— Как подкупить?!
— Да так-с. Очень просто. Предлагали мне отличнейшее место, карьеру и прочее… Единовременно целый капитал предлагали! Пятнадцать тысяч рублей!.. Предлагали журнал основать с тем, что он даже может себе быть нашим, либеральным органом, а они во всяком случае субсидию постоянно будут давать. То есть, конечно, все это очень тонко и политично предлагалось, но так, что я мог очень хорошо понять, куда оно клонит.
— И вы отказались?!
— И я отказался. Я им говорю на это: милостивые вы мои государи! Ардальона Полоярова можно сослать в каторгу, можно пытать, можно, наконец, казнить, повесить, но купить Ардальона Полоярова нельзя-с!
— Так и сказали?!
— Так и сказал-с.
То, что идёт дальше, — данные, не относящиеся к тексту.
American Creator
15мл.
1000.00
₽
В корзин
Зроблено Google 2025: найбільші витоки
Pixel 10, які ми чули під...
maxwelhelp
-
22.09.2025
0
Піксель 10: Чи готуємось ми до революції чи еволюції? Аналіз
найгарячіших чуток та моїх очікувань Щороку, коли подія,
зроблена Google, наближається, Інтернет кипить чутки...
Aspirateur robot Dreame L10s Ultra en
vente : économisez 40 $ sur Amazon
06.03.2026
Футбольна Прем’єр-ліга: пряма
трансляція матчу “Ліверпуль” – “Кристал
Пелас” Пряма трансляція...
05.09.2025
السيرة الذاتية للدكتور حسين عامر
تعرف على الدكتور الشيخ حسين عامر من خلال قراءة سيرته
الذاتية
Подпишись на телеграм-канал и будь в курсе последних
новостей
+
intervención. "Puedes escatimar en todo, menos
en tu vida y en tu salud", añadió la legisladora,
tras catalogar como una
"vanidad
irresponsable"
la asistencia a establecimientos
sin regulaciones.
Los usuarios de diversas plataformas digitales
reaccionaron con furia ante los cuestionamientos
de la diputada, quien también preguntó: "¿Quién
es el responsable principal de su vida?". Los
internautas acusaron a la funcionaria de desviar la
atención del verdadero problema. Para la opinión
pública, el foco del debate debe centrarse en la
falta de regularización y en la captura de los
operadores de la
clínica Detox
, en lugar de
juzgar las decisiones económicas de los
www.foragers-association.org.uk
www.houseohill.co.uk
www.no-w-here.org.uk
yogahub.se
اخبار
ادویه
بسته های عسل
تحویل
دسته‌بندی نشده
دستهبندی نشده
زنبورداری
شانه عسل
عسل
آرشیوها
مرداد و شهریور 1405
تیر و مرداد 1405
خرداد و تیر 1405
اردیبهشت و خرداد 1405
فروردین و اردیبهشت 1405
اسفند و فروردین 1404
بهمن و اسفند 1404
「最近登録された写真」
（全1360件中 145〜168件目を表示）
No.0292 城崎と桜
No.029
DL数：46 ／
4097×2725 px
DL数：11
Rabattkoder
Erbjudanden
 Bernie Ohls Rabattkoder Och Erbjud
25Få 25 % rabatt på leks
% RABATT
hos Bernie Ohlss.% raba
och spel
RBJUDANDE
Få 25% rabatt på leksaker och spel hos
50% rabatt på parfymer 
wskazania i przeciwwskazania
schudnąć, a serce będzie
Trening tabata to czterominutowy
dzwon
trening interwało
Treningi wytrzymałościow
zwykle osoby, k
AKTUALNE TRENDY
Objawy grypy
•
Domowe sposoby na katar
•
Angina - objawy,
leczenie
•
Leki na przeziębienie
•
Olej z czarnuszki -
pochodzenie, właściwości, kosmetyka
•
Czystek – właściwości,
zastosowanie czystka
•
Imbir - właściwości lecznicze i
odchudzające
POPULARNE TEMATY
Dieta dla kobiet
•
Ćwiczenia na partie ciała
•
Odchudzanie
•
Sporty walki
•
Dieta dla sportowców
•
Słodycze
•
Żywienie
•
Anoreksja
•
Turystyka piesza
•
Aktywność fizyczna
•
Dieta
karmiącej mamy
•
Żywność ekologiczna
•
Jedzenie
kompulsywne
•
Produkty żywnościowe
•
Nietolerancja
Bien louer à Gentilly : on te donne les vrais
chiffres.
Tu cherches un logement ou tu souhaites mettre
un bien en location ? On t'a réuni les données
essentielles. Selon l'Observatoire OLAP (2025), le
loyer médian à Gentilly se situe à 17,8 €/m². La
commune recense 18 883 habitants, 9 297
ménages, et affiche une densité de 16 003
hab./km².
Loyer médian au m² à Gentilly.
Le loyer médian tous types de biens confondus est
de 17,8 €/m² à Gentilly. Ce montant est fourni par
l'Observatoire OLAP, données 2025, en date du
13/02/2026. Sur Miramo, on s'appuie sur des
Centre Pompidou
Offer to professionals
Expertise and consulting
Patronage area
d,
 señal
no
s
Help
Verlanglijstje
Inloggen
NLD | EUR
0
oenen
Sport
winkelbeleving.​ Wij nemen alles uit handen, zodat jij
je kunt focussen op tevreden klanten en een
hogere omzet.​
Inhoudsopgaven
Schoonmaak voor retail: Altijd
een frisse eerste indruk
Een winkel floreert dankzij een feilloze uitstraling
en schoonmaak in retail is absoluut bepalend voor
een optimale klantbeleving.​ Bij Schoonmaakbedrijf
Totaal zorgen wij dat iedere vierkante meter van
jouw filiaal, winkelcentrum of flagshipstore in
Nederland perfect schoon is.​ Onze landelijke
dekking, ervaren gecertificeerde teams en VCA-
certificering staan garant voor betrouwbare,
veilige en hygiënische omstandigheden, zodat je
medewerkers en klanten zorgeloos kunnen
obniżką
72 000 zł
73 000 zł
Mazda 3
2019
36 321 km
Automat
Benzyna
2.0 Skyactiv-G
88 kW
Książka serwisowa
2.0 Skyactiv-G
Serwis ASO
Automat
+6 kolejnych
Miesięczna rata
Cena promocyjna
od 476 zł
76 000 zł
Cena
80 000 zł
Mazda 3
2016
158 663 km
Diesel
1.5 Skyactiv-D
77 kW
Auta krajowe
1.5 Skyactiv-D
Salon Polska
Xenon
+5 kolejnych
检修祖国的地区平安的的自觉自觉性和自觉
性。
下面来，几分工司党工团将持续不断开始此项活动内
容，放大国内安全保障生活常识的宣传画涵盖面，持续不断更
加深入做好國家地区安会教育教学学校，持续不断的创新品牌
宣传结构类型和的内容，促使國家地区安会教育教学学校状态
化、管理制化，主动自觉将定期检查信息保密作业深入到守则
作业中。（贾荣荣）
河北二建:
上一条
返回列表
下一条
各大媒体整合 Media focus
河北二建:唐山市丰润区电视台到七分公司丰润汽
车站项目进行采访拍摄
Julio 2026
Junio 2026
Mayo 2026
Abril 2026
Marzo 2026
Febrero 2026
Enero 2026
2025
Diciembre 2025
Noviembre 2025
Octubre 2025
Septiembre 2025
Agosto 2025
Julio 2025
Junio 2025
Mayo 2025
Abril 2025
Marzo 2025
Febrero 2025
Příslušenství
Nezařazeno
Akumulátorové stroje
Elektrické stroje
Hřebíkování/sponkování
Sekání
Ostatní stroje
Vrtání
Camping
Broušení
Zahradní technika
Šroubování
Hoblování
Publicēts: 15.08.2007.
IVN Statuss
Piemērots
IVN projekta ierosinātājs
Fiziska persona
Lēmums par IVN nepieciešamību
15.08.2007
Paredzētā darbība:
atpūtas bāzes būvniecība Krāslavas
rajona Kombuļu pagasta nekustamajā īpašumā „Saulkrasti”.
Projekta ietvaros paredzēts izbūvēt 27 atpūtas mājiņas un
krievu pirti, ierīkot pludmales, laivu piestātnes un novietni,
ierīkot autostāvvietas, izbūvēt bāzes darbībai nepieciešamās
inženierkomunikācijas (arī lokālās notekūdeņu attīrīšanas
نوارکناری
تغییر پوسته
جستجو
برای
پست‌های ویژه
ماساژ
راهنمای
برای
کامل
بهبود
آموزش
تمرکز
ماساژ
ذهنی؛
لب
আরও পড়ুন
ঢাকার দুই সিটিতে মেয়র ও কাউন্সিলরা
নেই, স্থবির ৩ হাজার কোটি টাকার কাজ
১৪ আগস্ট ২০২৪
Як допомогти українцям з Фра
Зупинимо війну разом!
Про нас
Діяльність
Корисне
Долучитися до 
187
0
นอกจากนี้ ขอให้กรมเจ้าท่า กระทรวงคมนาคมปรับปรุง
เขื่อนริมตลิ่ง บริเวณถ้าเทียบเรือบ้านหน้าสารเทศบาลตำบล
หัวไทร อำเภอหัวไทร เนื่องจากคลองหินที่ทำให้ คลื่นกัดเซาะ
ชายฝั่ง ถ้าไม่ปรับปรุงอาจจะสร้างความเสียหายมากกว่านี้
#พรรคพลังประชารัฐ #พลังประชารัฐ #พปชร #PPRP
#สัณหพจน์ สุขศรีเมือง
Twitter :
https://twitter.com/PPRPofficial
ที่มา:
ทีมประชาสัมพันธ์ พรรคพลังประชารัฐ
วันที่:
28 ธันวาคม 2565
Да чего же? Что я церемониться с ними буду, что ли? Вот еще!.. Надо было, батенька мой, вести себя со строгим сознанием своего достоинства. Ведь я — шутка ль сказать! — я пред звездами-с, пред целой комиссией истязался-то!
— И вы где же сидели?
— В крепости-с. В Алексеевском равелине.
— Неужели?!
— Н-да-с! И еще в том самом нумере, где Пестель сидел. Вот мы, батюшка, как! Это мне после плац-майор сообщил. "Хотя мы, говорит, и принуждены были вас арестовать, но зато, говорит, вы сидите в том самом каземате, в котором знаменитый Пестель сидел". Ха-ха-ха!.. Как вам это нравится?.. а? хорошо-с? Нет, каково утешенье-то!.. Чудаки, ей-Богу!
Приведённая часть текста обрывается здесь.